De #unmuteus-optochten van afgelopen weekend zouden je kunnen doen geloven dat, zodra het weer kan, de cultuurwereld in minder dan geen tijd uit de ellende is. De tienduizenden die de straat opgingen, bevolken snel weer de zalen, en met iets meer water bij het bier, en iets duurdere muntjes, is de nacht- en evenementenbranche – die er ook voor de ‘cultuur’ stond – zo weer boven Jan. Er waren alleen opvallend weinig schouwburgbezoekers onder de demonstranten, en nog minder mensen die riepen om de volledige heropening van de musea. Die demonstreren namelijk niet, maar wachten tot het echt, zeker te weten, helemaal weer veilig is om een Rembrandt te bekijken.
De schade die de musea door Corona hebben geleden loopt in de honderden miljoenen. En dit keer zijn het ook de grote musea die het in hun beurs voelen. Ook al konden zij, dankzij de noodsteun, de ergste klappen nog wel goedmaken. Wat niet snel in groten getale terug gaat komen, is het bezoek. Niet alleen heeft Covid gaten geslagen in het bezoekersbestand, dat traditioneel toch wat ouder was, er zit ook een deuk in het vertrouwen.

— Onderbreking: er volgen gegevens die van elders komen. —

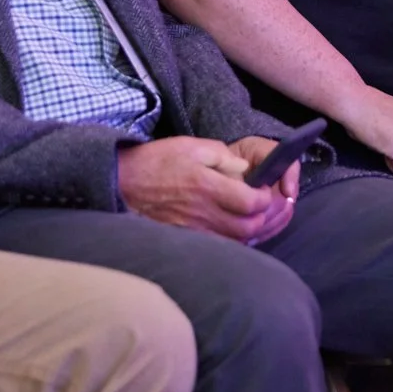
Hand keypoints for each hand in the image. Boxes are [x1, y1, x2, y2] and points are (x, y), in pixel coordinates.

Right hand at [117, 137, 291, 243]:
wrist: (125, 182)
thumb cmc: (159, 161)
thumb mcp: (193, 146)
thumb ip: (224, 157)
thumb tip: (246, 171)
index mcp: (208, 186)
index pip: (252, 203)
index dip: (266, 199)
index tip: (265, 191)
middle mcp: (203, 213)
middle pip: (249, 228)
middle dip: (264, 218)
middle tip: (263, 206)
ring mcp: (195, 230)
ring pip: (236, 242)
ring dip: (250, 231)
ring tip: (252, 216)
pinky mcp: (187, 238)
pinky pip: (219, 246)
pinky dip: (233, 239)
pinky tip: (233, 227)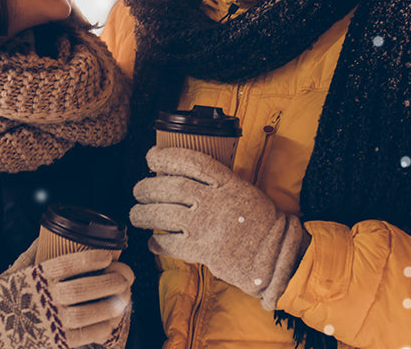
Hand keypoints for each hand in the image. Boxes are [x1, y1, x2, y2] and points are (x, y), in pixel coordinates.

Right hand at [0, 241, 133, 348]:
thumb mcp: (11, 272)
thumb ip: (31, 255)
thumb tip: (45, 235)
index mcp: (33, 278)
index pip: (67, 264)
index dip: (90, 259)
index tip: (107, 255)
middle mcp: (42, 299)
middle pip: (83, 289)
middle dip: (109, 282)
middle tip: (125, 275)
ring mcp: (48, 322)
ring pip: (87, 314)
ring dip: (109, 305)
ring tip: (124, 297)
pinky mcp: (53, 342)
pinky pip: (83, 336)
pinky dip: (101, 328)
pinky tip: (110, 322)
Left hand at [128, 146, 308, 309]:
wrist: (274, 254)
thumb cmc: (259, 222)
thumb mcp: (243, 190)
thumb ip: (216, 183)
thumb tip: (181, 176)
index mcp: (227, 182)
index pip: (191, 161)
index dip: (166, 156)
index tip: (151, 156)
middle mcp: (215, 201)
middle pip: (171, 187)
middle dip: (147, 187)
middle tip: (138, 190)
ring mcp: (207, 226)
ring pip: (164, 214)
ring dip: (144, 214)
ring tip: (136, 214)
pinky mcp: (202, 250)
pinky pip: (171, 244)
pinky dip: (157, 242)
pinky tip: (152, 241)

Volgens de Museumvereniging staat het publiek te popelen om weer de musea in te gaan, en staan alle lichten op groen voor hernieuwde massale belangstelling, er is enige twijfel mogelijk aan de positieve berichten. Op dit moment blijft het schouwburgbezoek bijvoorbeeld nog sterk achter bij de verwachtingen. En dat betreft deels dezelfde doelgroep. De vrees is logisch. Wie garandeert tenslotte dat dat kuchje in de mogelijk te verwachte drukte voor de Nachtwacht, niet een gammavariant in vermomming is? En hoe zit dat eigenlijk met die trein, en die snotterende medepassagier?
Noodklok
Vandaag maakt de Museumvereniging de jaarcijfers over 2020 bekend, en die zijn, zoals te verwachten viel, niet best. Van de 33 miljoen bezoeken in 2019 bleven er in 2020 nog 13 miljoen over. Toeristen bleven even massaal weg: bezoek uit het buitenland liep terug met 82 procent. Veel van dei schade wordt opgevangen door de ruime noodsteun, maar die levert vooral verlichting voor de grote bekende musea. In een duidelijke trendbreuk met vroegere persberichten over de jaarcijfers, luidt de Museumvereniging nu een stevige noodklok voor de kleinere musea. Die hadden het altijd al moeilijk, maar nu helemaal, stelt ze:
‘Door de grote daling van het aantal bezoeken halveerden de eigen inkomsten van musea, met 250 miljoen euro. Dit is opgevangen door een combinatie van noodsteun en bezuinigingen. De ontvangen noodsteun bedroeg 149 miljoen euro. Daarvan kwam het grootste deel van het Rijk en slechts 12 miljoen euro van gemeenten, terwijl meer dan de helft van de musea de gemeente als hoofdfinancier heeft. Kleinere musea ontvingen in verhouding weinig steun en hebben vaak ingeteerd op hun reserves. Grotere musea zijn 2020 in de regel goed doorgekomen, mede dankzij de noodsteun.’
Minder FTE
De financiële verliezen hebben ook geleid tot reorganisaties en dus ontslagen, laat de Museumvereniging weten:
‘In totaal sneden ze 125 miljoen euro in de kosten, voornamelijk door het aantal tentoonstellingen flink te verminderen, met 29 procent (van 2.256 naar 1.605). Ook daalde de werkgelegenheid met 6.800 personen naar 35.000 personen. Dit betreft hoofdzakelijk personeel in loondienst (met een afname van 470 fte en 4,4 procent) en vrijwilligers en stagiairs (met een afname van 320 fte, wat neerkomt op 11,5 procent). In 2021 worden verdere ontslagen verwacht bij ongeveer een derde van de musea, bleek dit voorjaar uit een enquête van de Museumvereniging.’
Dat is geen prettig beeld, dat de vereniging schetst. In een cultureel veld dat dankzij noodsteun tot deze maand heeft kunnen overleven, gaat de cold turkey beëindiging van die steun alsnog tot grote kaalslag leiden. Want het bezoek gaat zich niet snel herstellen, het toerisme is nog lang niet op het oude niveau. Dus zal de museumsector, lange tijd het troetelkind van erfgoedpartijen VVD en CDA, aanzienlijk gehavend 2022 ingaan.